> **The task**:
Your task is to output the entries below word for word.

> **Saved entries**:
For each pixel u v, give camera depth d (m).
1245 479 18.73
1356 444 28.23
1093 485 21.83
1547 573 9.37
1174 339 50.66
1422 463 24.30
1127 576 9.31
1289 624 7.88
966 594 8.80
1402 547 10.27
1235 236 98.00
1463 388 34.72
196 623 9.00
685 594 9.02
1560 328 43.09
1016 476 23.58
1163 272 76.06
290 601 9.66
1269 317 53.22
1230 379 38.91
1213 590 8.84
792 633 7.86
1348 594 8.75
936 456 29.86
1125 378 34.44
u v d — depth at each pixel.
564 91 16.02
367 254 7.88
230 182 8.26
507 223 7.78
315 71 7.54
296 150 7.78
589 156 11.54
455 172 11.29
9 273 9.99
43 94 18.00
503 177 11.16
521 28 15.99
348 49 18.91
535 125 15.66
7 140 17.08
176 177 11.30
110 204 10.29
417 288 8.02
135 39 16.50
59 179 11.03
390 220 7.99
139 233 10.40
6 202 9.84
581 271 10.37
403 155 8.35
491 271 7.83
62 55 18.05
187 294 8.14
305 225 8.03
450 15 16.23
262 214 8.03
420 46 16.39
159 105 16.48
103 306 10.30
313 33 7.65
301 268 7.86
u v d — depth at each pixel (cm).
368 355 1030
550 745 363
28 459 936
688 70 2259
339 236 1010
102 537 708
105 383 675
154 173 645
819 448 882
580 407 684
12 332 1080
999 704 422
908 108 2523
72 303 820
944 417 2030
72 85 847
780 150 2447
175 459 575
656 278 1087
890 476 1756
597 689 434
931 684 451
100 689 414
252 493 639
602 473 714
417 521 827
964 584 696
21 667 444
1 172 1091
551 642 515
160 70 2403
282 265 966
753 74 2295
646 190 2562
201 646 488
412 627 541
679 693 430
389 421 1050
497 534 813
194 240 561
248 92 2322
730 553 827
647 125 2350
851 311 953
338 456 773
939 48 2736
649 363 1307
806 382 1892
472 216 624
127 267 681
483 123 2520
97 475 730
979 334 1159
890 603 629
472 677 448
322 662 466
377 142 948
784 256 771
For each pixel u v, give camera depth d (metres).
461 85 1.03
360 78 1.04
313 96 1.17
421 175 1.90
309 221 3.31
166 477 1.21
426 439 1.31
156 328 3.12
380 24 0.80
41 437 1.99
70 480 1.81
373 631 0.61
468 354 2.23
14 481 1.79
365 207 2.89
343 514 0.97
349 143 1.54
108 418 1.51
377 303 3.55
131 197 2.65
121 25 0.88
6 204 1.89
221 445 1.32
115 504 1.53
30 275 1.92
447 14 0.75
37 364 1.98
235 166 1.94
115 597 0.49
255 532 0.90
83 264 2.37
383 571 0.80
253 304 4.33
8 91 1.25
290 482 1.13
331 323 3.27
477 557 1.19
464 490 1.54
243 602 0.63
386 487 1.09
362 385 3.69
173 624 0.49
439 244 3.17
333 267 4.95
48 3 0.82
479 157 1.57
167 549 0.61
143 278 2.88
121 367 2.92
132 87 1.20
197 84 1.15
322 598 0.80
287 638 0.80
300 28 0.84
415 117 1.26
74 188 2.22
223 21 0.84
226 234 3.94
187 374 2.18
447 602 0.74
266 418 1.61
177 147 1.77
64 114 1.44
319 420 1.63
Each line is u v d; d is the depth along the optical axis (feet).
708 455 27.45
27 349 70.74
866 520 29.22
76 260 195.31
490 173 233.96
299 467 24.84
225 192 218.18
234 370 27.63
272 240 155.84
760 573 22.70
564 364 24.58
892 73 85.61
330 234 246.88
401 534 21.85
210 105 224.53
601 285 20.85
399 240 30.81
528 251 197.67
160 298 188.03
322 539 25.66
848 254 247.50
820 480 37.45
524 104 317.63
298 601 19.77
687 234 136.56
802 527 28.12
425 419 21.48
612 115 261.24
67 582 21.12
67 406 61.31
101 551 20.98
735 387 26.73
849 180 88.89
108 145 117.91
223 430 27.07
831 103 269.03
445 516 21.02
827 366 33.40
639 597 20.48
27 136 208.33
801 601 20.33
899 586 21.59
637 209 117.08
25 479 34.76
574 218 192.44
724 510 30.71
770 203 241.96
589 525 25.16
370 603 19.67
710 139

> **Response for this exercise**:
For each pixel u v, give camera depth d (m).
1245 479 18.73
1356 444 28.23
1093 485 21.83
1547 573 9.37
1174 339 50.66
1422 463 24.30
1127 576 9.31
1289 624 7.88
966 594 8.80
1402 547 10.27
1235 236 98.00
1463 388 34.72
196 623 9.00
685 594 9.02
1560 328 43.09
1016 476 23.58
1163 272 76.06
290 601 9.66
1269 317 53.22
1230 379 38.91
1213 590 8.84
792 633 7.86
1348 594 8.75
936 456 29.86
1125 378 34.44
u v d — depth at each pixel.
564 91 16.02
367 254 7.88
230 182 8.26
507 223 7.78
315 71 7.54
296 150 7.78
589 156 11.54
455 172 11.29
9 273 9.99
43 94 18.00
503 177 11.16
521 28 15.99
348 49 18.91
535 125 15.66
7 140 17.08
176 177 11.30
110 204 10.29
417 288 8.02
135 39 16.50
59 179 11.03
390 220 7.99
139 233 10.40
6 202 9.84
581 271 10.37
403 155 8.35
491 271 7.83
62 55 18.05
187 294 8.14
305 225 8.03
450 15 16.23
262 214 8.03
420 46 16.39
159 105 16.48
103 306 10.30
313 33 7.65
301 268 7.86
u v d — depth at each pixel (cm).
368 355 1030
550 745 363
28 459 936
688 70 2259
339 236 1010
102 537 708
105 383 675
154 173 645
819 448 882
580 407 684
12 332 1080
999 704 422
908 108 2523
72 303 820
944 417 2030
72 85 847
780 150 2447
175 459 575
656 278 1087
890 476 1756
597 689 434
931 684 451
100 689 414
252 493 639
602 473 714
417 521 827
964 584 696
21 667 444
1 172 1091
551 642 515
160 70 2403
282 265 966
753 74 2295
646 190 2562
201 646 488
412 627 541
679 693 430
389 421 1050
497 534 813
194 240 561
248 92 2322
730 553 827
647 125 2350
851 311 953
338 456 773
939 48 2736
649 363 1307
806 382 1892
472 216 624
127 267 681
483 123 2520
97 475 730
979 334 1159
890 603 629
472 677 448
322 662 466
377 142 948
784 256 771
For each pixel u v, give camera depth d (metres).
461 85 1.03
360 78 1.04
313 96 1.17
421 175 1.90
309 221 3.31
166 477 1.21
426 439 1.31
156 328 3.12
380 24 0.80
41 437 1.99
70 480 1.81
373 631 0.61
468 354 2.23
14 481 1.79
365 207 2.89
343 514 0.97
349 143 1.54
108 418 1.51
377 303 3.55
131 197 2.65
121 25 0.88
6 204 1.89
221 445 1.32
115 504 1.53
30 275 1.92
447 14 0.75
37 364 1.98
235 166 1.94
115 597 0.49
255 532 0.90
83 264 2.37
383 571 0.80
253 304 4.33
8 91 1.25
290 482 1.13
331 323 3.27
477 557 1.19
464 490 1.54
243 602 0.63
386 487 1.09
362 385 3.69
173 624 0.49
439 244 3.17
333 267 4.95
48 3 0.82
479 157 1.57
167 549 0.61
143 278 2.88
121 367 2.92
132 87 1.20
197 84 1.15
322 598 0.80
287 638 0.80
300 28 0.84
415 117 1.26
74 188 2.22
223 21 0.84
226 234 3.94
187 374 2.18
447 602 0.74
266 418 1.61
177 147 1.77
64 114 1.44
319 420 1.63
Each line is u v d; d is the depth along the optical axis (feet).
708 455 27.45
27 349 70.74
866 520 29.22
76 260 195.31
490 173 233.96
299 467 24.84
225 192 218.18
234 370 27.63
272 240 155.84
760 573 22.70
564 364 24.58
892 73 85.61
330 234 246.88
401 534 21.85
210 105 224.53
601 285 20.85
399 240 30.81
528 251 197.67
160 298 188.03
322 539 25.66
848 254 247.50
820 480 37.45
524 104 317.63
298 601 19.77
687 234 136.56
802 527 28.12
425 419 21.48
612 115 261.24
67 582 21.12
67 406 61.31
101 551 20.98
735 387 26.73
849 180 88.89
108 145 117.91
223 430 27.07
831 103 269.03
445 516 21.02
827 366 33.40
639 597 20.48
27 136 208.33
801 601 20.33
899 586 21.59
637 209 117.08
25 479 34.76
574 218 192.44
724 510 30.71
770 203 241.96
589 525 25.16
370 603 19.67
710 139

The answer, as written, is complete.